==== Data shown
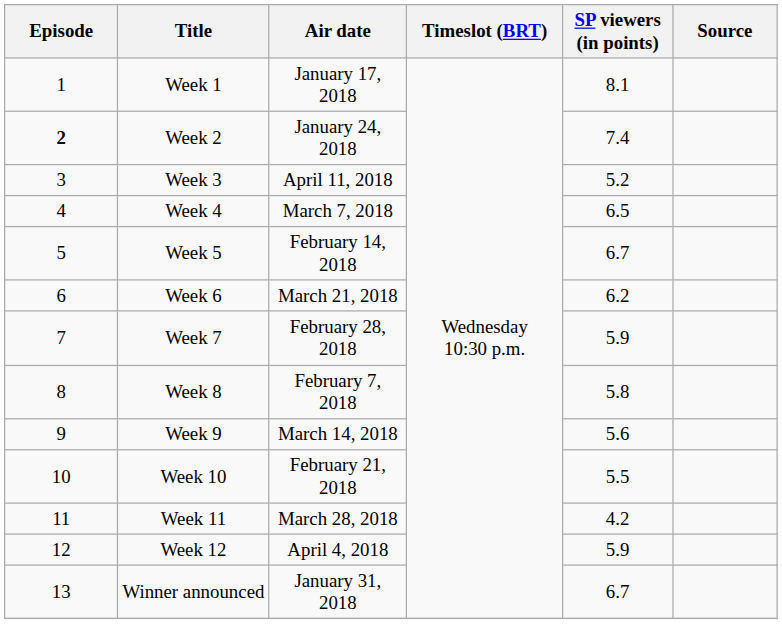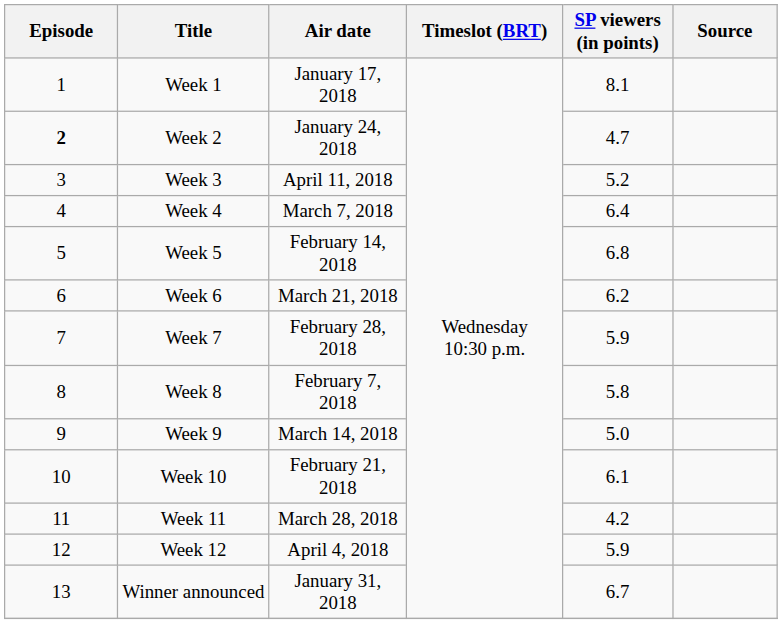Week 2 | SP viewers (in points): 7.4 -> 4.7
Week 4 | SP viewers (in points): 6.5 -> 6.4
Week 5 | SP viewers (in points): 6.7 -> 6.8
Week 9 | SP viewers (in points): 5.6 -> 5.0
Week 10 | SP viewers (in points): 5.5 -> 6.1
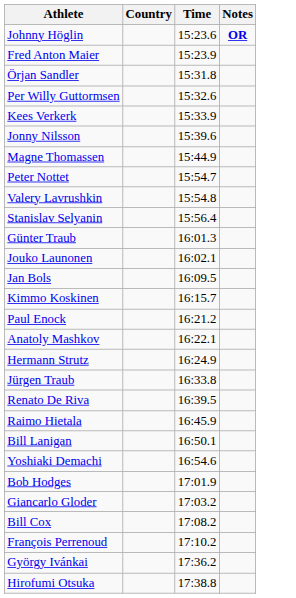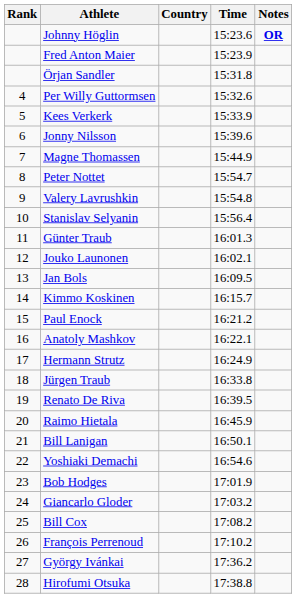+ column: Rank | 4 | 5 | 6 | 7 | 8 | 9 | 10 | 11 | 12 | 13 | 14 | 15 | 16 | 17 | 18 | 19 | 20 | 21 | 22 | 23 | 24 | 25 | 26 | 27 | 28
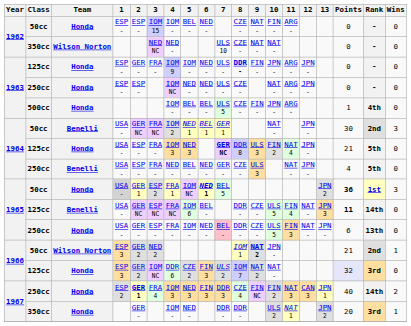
========
==== Data shown
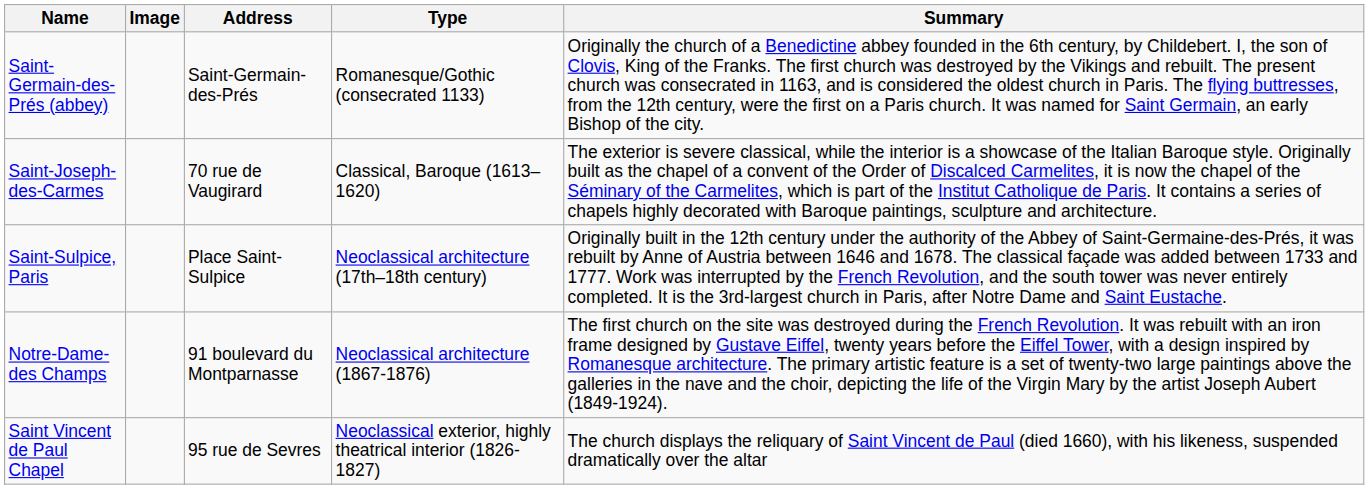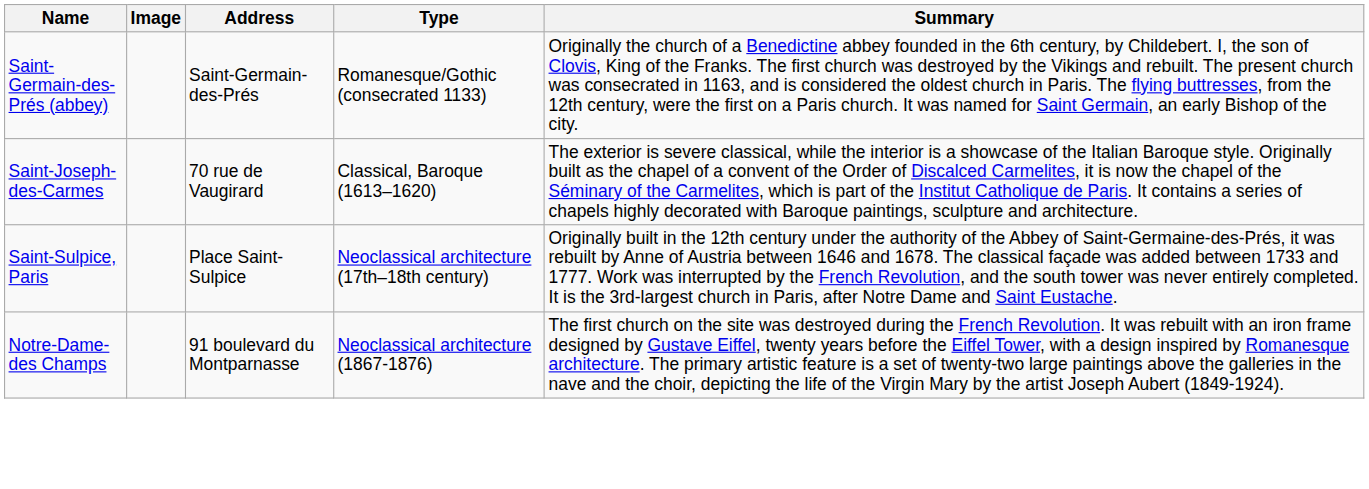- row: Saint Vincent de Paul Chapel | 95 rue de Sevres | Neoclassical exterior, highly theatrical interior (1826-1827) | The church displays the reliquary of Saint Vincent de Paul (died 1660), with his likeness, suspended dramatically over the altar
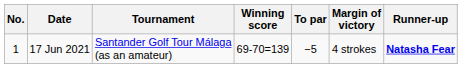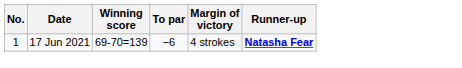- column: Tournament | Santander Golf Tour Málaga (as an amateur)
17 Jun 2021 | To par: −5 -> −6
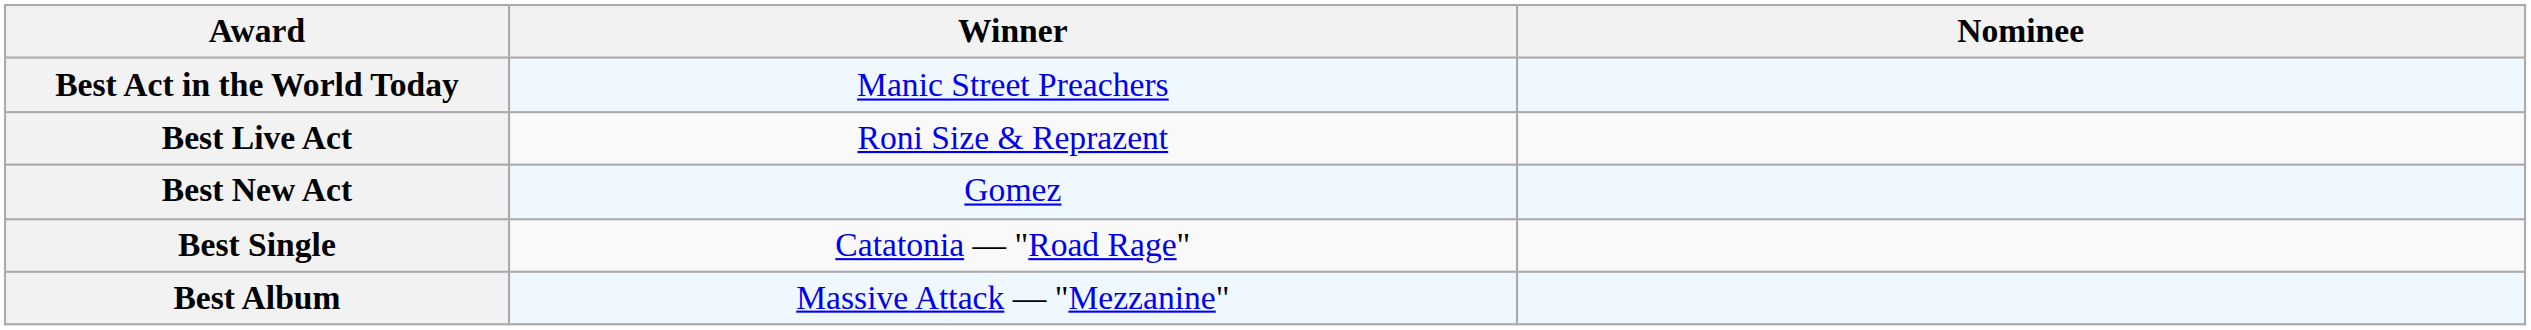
========
==== Data shown
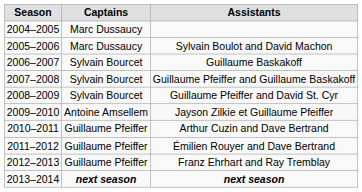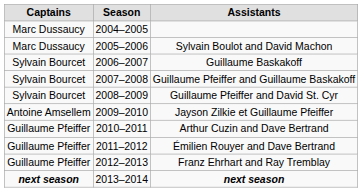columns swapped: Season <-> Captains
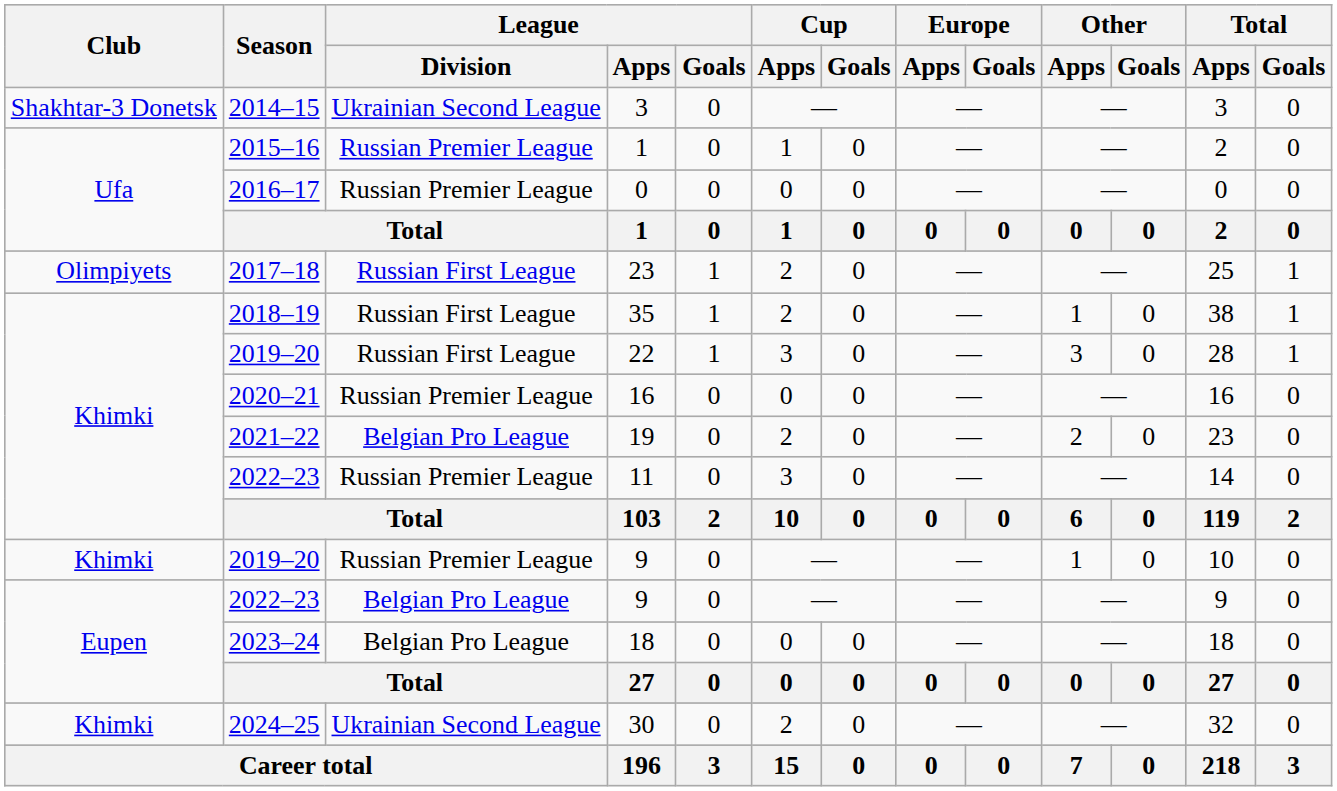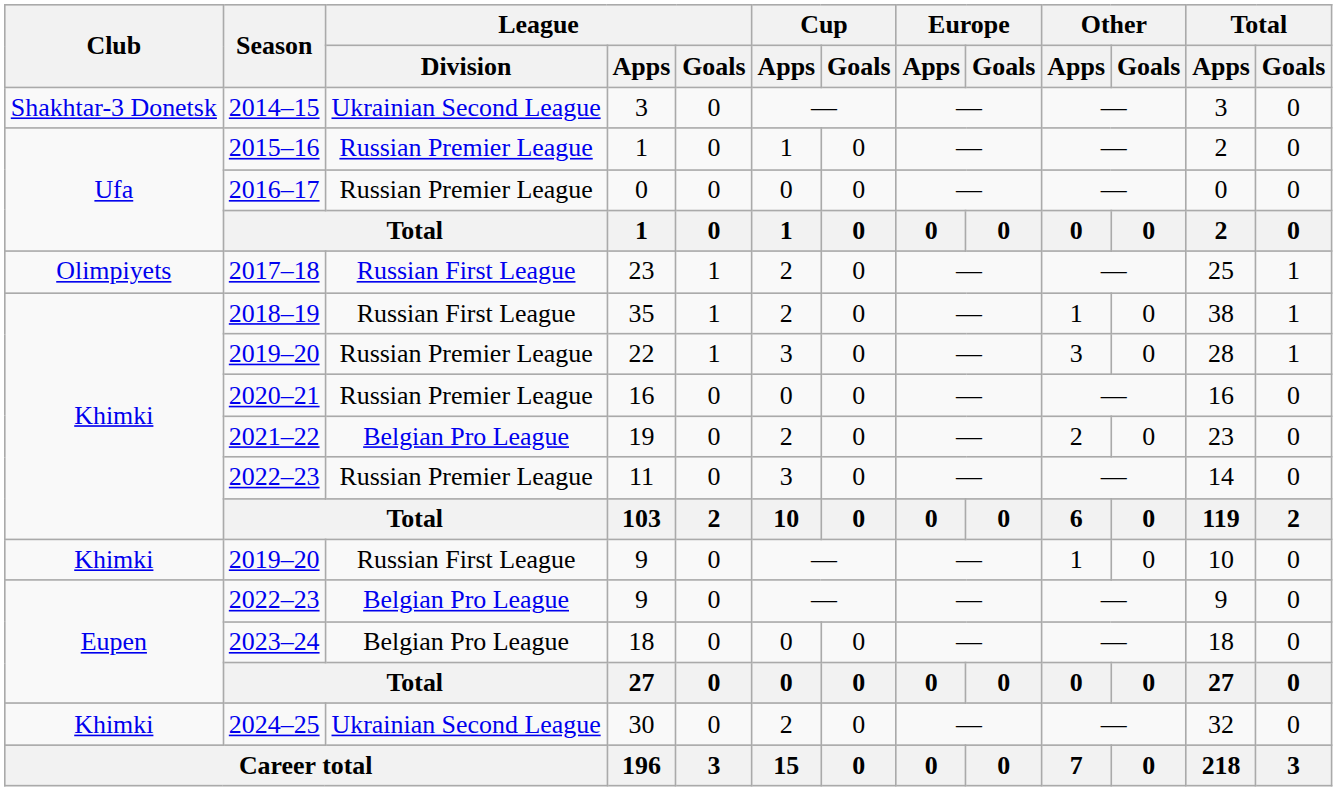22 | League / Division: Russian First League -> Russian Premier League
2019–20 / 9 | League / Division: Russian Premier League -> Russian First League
========
▶ _Set exercise_: Retype the part of the material that opens with the line containing "columns swapped: Season <-> Captains" and closes with the line containing "2019–20 / 9", keeping both of those lines and omitting the pictures.

▶ _Exercise response_:
columns swapped: Season <-> Captains
22 | League / Division: Russian First League -> Russian Premier League
2019–20 / 9 | League / Division: Russian Premier League -> Russian First League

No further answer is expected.